■ **Your tasks**
1. Repeat the passage of the Blacklight post from "Now I’ve no" up to and including "I was seeking.", keeping every word as it appears.
2. In the Blacklight post, what does a session recorder track?

■ **Source text**
....................

Recently I have been playing with the Markup’s privacy-checking tool “Blacklight”. You give it the URL of any website you like. It then virtually visits the website and looks at what scripts it is sent by the site, picking out any that fall in the following 7 categories.

  • Third-party cookies
  • Ad trackers
  • Key logging
  • Session recording
  • Canvas fingerprinting
  • Facebook tracking
  • Google Analytics “Remarketing Audiences”

On the very first site I tried (which was just the last site I’d visited so nothing designed to be a special test), it found about 20 ad trackers and 60 third party cookies on its homepage. It also detected a session recorder, which tracks a visitor’s mouse movement, clicks, scrolls and so on. It was also logging the text users typed into a webpage even before you pressed submit. It also specifically let both Facebook and Google know that you’d visited.

Finally it listed some of the advertising companies that the website had interacted with behind the scenes - in this case a list of about 15 disparate organisations.

Now I’ve no reason to suspect that the site was aiming to do anything unusually weird or problematic with this data. Perhaps disturbingly, these aren’t particularly rare practices. But it is a lot. Far more than I felt I’d implicitly or explicitly consented to just by visiting a random company’s homepage. And this data is all ending up somewhere out of my control, including ready for use by organisations others than the one that owned the site, for purposes other than giving me the information I was seeking.

....................

■ **Data segment**
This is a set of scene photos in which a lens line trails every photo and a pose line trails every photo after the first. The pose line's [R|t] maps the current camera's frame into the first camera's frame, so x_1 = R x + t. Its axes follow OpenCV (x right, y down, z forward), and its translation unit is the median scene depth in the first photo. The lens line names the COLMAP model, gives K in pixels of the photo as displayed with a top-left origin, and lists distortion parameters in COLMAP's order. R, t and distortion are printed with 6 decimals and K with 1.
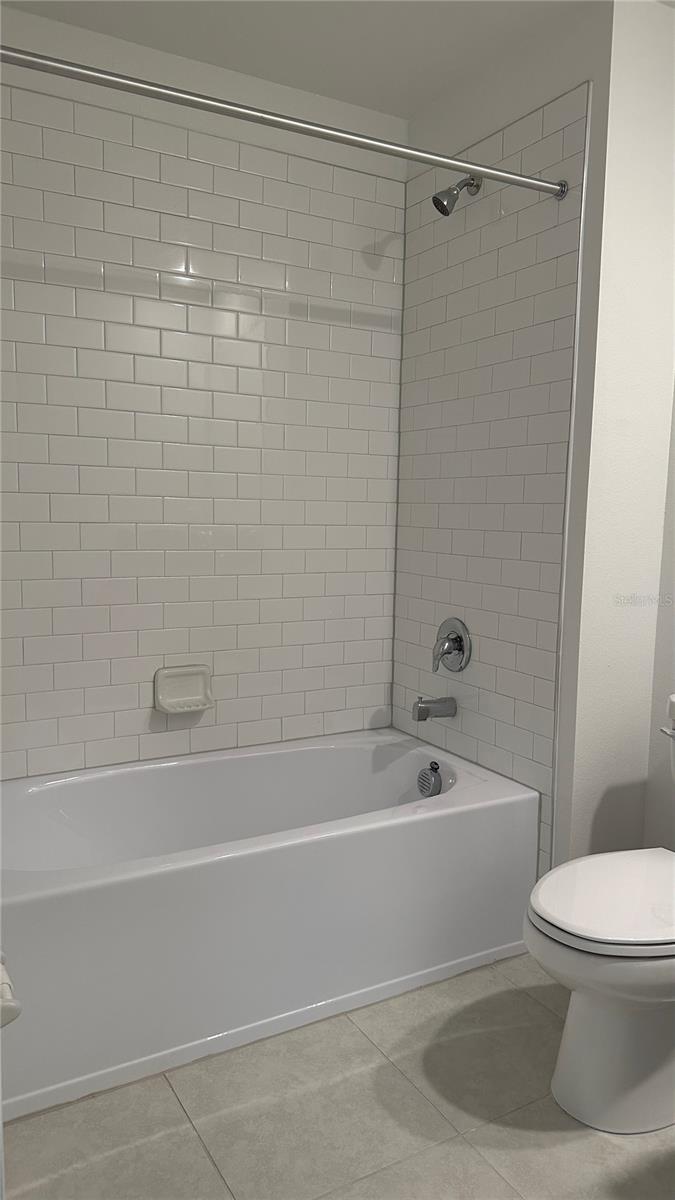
lens RADIAL K [[843.5, 0, 337.7], [0, 843.5, 596.9], [0, 0, 1]] dist [0.062359, -0.082906]
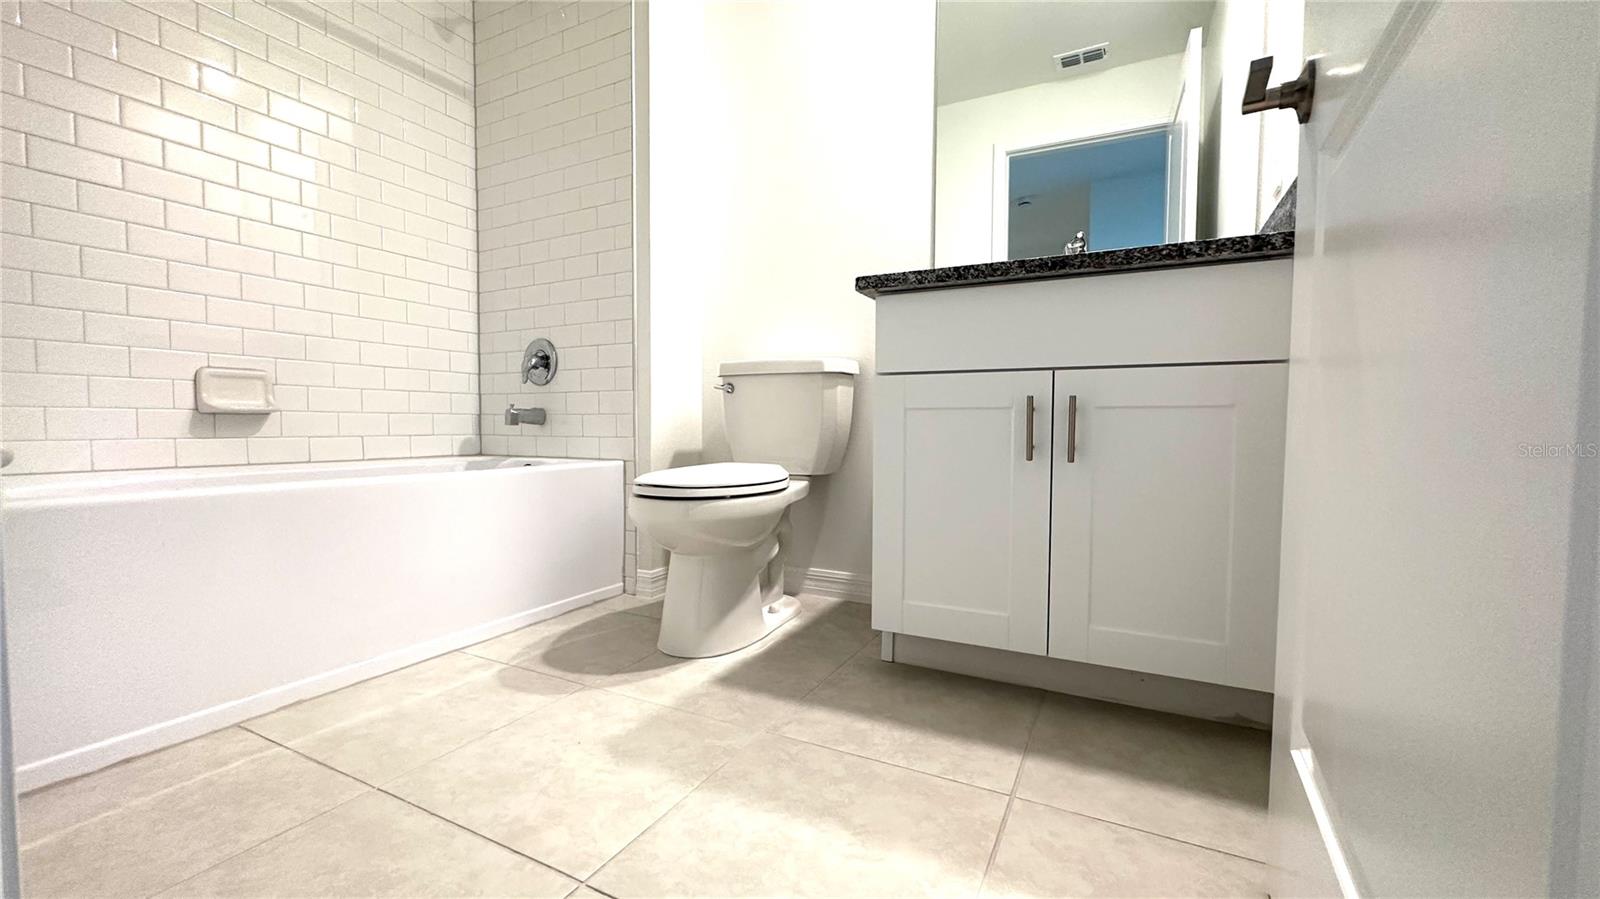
lens RADIAL K [[640.1, 0, 803.7], [0, 640.1, 445.0], [0, 0, 1]] dist [-0.001558, 0.000421]
pose [[0.838542, -0.035913, 0.543652, -0.048757], [0.073177, 0.996208, -0.047060, 0.276684], [-0.539900, 0.079244, 0.837990, 0.081324]]
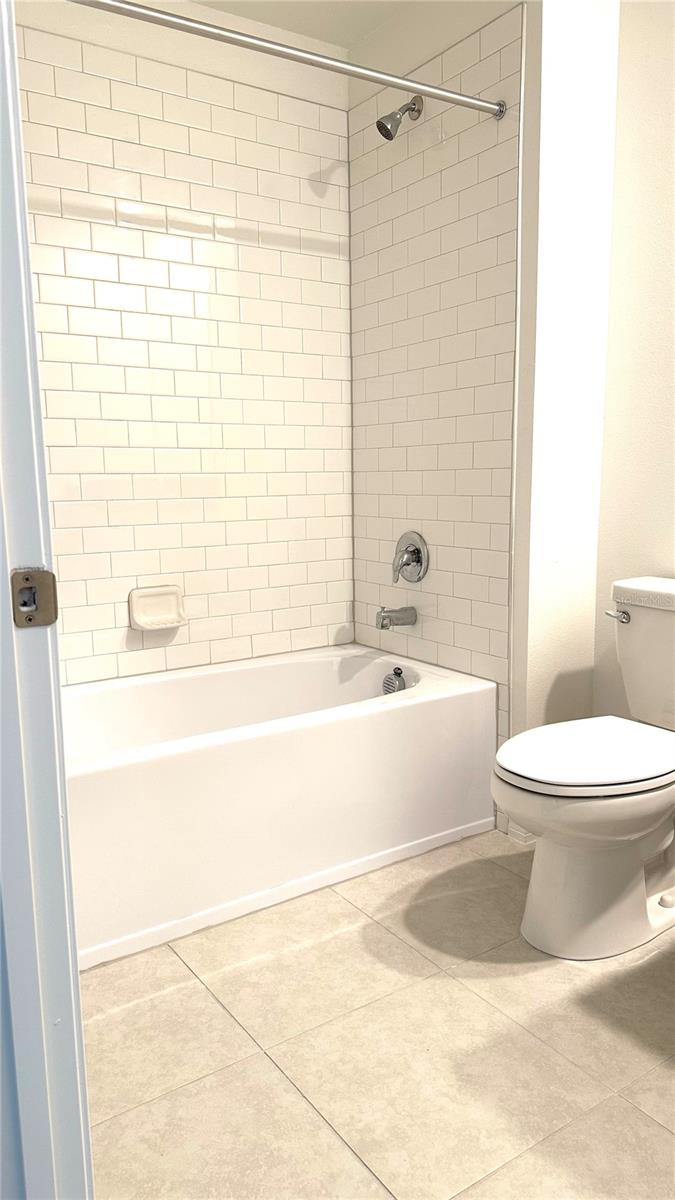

....................

■ **Problem solutions**
1.
Now I’ve no reason to suspect that the site was aiming to do anything unusually weird or problematic with this data. Perhaps disturbingly, these aren’t particularly rare practices. But it is a lot. Far more than I felt I’d implicitly or explicitly consented to just by visiting a random company’s homepage. And this data is all ending up somewhere out of my control, including ready for use by organisations others than the one that owned the site, for purposes other than giving me the information I was seeking.

2. A visitor's mouse movement, clicks, scrolls and so on.